Mai 1993

930508

ENERGIE-CHRONIK


Fischer gibt Widerstand gegen Neubau der Plutonium-Anlage in Hanau auf

Der hessische Umweltminister Joschka Fischer (Grüne) sperrt sich nicht länger gegen den Weiterbau der neuen Anlage zur Plutoniumverarbeitung im Siemens-Brennelementewerk in Hanau. Fischer hatte die fünfte, abschließende Teilgenehmigung für den Neubau Ende 1991 außer Kraft gesetzt, nachdem sich herausstellte, daß die diesbezüglichen Akten unter seinem Vorgänger Weimar (CDU) aus dem Umweltministerium ins Siemens-Brennelementewerk verlagert worden waren. Der Neubau war dadurch weitgehend zum Erliegen gekommen. Für den damals geäußerten Verdacht einer Manipulation der Akten fanden sich jedoch keine Belege. Hinzu kommt, daß Fischer nach dem am 6.4. ergangenen Urteil des Landgerichts Wiesbaden zum Streit um die Stillegung der Altanlage auch mit erfolgreichen Schadenersatzansprüchen von Siemens wegen der weiteren Blockierung des Neubaues rechnen müßte.

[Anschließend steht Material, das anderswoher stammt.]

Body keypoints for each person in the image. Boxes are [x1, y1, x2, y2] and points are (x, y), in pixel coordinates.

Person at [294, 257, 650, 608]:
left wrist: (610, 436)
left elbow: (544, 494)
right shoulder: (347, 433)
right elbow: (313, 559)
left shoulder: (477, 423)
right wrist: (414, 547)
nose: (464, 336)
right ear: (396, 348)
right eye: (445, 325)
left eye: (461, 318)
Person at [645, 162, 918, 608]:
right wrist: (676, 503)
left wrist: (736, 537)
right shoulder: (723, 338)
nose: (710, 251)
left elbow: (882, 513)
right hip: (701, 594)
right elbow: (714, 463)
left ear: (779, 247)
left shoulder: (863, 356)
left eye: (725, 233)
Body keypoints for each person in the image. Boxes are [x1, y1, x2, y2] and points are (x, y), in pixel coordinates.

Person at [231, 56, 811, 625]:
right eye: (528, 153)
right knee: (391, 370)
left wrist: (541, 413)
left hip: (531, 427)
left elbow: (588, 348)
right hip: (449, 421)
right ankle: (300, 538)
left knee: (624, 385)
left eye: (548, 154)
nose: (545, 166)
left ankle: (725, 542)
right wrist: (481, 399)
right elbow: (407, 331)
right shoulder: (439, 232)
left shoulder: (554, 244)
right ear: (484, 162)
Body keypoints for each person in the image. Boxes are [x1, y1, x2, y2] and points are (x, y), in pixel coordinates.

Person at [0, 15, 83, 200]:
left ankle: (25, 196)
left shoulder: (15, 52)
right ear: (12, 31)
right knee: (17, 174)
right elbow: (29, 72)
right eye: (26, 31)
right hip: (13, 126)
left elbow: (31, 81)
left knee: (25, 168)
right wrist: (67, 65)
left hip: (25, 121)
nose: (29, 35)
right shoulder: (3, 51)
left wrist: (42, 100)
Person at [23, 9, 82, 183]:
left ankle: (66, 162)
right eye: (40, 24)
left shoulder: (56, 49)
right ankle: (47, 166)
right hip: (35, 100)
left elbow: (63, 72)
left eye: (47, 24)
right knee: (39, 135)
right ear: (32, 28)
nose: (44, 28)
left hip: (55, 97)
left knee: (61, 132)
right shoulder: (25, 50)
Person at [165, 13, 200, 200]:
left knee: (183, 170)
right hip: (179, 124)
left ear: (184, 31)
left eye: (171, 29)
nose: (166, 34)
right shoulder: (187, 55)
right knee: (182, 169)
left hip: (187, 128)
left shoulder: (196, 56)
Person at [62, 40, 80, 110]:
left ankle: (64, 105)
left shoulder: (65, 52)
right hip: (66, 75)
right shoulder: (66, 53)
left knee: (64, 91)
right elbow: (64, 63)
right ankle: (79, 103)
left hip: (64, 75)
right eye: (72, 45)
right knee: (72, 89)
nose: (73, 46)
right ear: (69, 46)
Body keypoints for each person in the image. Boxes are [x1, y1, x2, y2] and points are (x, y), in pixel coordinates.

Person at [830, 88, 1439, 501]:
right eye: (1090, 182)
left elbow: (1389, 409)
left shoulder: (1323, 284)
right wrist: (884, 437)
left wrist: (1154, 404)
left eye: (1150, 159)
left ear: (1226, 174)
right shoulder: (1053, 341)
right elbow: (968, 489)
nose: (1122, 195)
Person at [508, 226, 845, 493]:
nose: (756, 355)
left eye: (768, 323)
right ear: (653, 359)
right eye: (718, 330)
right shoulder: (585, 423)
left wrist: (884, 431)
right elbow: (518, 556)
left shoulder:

Vor diesem Hintergrund hat Fischer am 11.5. in einem Schreiben an Bundesumweltminister Töpfer (CDU) nochmals dargelegt, daß er die fünfte Teilgenehmigung zwar weiterhin nicht für korrekt halte, im übrigen aber jedoch Töpfers Aufforderung nachkommen werde,die fünfte Teilgenehmigung mit Sofortvollzug wieder in Kraft zu setzen (FR, 12.5.; FAZ, 12.5.; Handelsblatt, 13.5.; siehe auch 930407).

"Es ist das erste Mal, daß Fischer im Streit um die Plutoniumverarbeitung einer Aufforderung Töpfers nachkommt, ohne daß dieser zum Instrument der bundesaufsichtlichen Weisung greifen muß", konstatierte die Frankfurter Rundschau (12.5.). Fischer habe nachgeben müssen, da er zwar vor den Verwaltungsgerichten nach wie vor gute Chancen sehe, aber bei Schadenersatzklagen vor Zivilgerichten mit Urteilen zugunsten von Siemens rechnen müsse: "Inzwischen wird in Wiesbaden davon gesprochen, Töpfer habe Fischer in eine ëFalle laufen lassení, indem er bezogen auf die Siemens-Altanlagen eine bundesaufsichtliche Anweisung vermied und Siemens damit gegen das Land Hessen auf Schadenersatz klagen konnte (...) Im politischen Pingpong zwischen Wiesbaden und Bonn suchte der grüne Landesminister nun nach Möglichkeiten, Töpfer zur Übernahme des Risikos zu zwingen, und das funktioniert bei den Siemens-Neuanlagen nur auf dem jetzt beschrittenen Weg (...) Falls die fünfte Teilgenehmigung, die Fischer jetzt wieder anwenden will, eines Tages vor dem VGH für rechtswidrig erklärt wird, ist nun Töpfer die Adresse für Schadenersatzforderungen der Firma Siemens, die sich dann wegen fehlerhafter staatlicher Genehmigungen wieder an Zivilgerichte weden könnte."